Computational Analysis of Metastable Shallow Donors: Unveiling the Mechanisms of n-type Doping in AlN and AlGaN

N-type doping of AlN and Al-rich AlGaN using group-IV donors has been limited by the formation of DX centers, which disrupt the donor-N bond and create a deep level in the band gap that traps two electrons. Recent experiments observed shallow donor formation in Si- and Ge-implanted AlN. However, the theory behind the nature of shallow donors and doping mechanisms remains ambiguous. Using first-principles calculations, we find that the high conductivity could be induced by Ali from ion damage.

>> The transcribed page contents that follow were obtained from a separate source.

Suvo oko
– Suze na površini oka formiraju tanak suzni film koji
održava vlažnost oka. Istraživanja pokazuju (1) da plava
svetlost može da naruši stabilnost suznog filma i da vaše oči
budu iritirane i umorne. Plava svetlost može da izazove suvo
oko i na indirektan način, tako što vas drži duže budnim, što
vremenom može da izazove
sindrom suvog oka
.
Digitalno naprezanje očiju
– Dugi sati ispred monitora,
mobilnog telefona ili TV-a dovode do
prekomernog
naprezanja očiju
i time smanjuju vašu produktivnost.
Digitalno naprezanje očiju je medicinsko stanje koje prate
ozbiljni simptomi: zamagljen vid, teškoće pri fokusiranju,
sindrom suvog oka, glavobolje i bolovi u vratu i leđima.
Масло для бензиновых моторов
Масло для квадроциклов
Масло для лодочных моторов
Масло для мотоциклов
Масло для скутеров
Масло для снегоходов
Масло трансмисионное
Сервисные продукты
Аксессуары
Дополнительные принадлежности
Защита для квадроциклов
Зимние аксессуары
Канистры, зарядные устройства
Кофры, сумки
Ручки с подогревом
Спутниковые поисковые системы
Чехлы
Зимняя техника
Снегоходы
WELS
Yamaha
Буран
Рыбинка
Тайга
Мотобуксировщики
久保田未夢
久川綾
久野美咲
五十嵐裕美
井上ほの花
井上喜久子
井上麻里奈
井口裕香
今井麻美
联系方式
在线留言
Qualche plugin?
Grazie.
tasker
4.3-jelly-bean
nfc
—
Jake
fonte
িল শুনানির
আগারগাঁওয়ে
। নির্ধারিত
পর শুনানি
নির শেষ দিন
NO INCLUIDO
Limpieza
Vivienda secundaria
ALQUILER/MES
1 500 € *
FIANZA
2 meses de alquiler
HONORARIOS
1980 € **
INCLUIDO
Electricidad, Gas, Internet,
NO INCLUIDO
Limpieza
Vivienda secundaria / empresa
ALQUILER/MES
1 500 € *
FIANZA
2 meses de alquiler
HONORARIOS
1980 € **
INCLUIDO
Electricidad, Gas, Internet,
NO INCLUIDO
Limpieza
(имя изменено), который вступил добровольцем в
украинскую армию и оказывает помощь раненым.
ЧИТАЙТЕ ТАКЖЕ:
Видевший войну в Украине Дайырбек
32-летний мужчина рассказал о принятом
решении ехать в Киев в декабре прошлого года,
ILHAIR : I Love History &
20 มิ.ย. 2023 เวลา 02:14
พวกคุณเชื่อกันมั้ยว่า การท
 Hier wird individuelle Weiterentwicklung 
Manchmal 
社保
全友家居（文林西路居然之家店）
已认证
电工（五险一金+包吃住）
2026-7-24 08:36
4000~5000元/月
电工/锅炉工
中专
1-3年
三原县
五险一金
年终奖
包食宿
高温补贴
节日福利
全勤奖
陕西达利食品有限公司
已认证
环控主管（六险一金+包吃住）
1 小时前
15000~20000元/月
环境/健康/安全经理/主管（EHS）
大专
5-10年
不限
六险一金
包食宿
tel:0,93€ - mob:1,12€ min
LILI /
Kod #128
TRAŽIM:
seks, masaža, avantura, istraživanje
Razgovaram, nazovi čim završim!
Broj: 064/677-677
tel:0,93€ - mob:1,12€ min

Simultaneously, SiAl and GeAl can form defect complexes with VAl, keeping group-IV donors shallow and preventing compensation. Moreover, while the DX-center geometry is stable for Fermi levels near the conduction band, mid-gap Fermi levels favor the shallow-donor geometry without significant bond disruptions. Furthermore, once equilibrium is re-established in n-type AlN and the Fermi level shifts closer to the conduction band, the disruption of the Si-N bond is inhibited by an energy barrier of ~1 eV, preventing the conversion of the metastable shallow donors into DX centers. Our results explain mechanisms for efficient n-type doping of AlN and Al-rich AlGaN, and identify Fermi-level engineering strategies to further improve the doping efficiency and conductivity.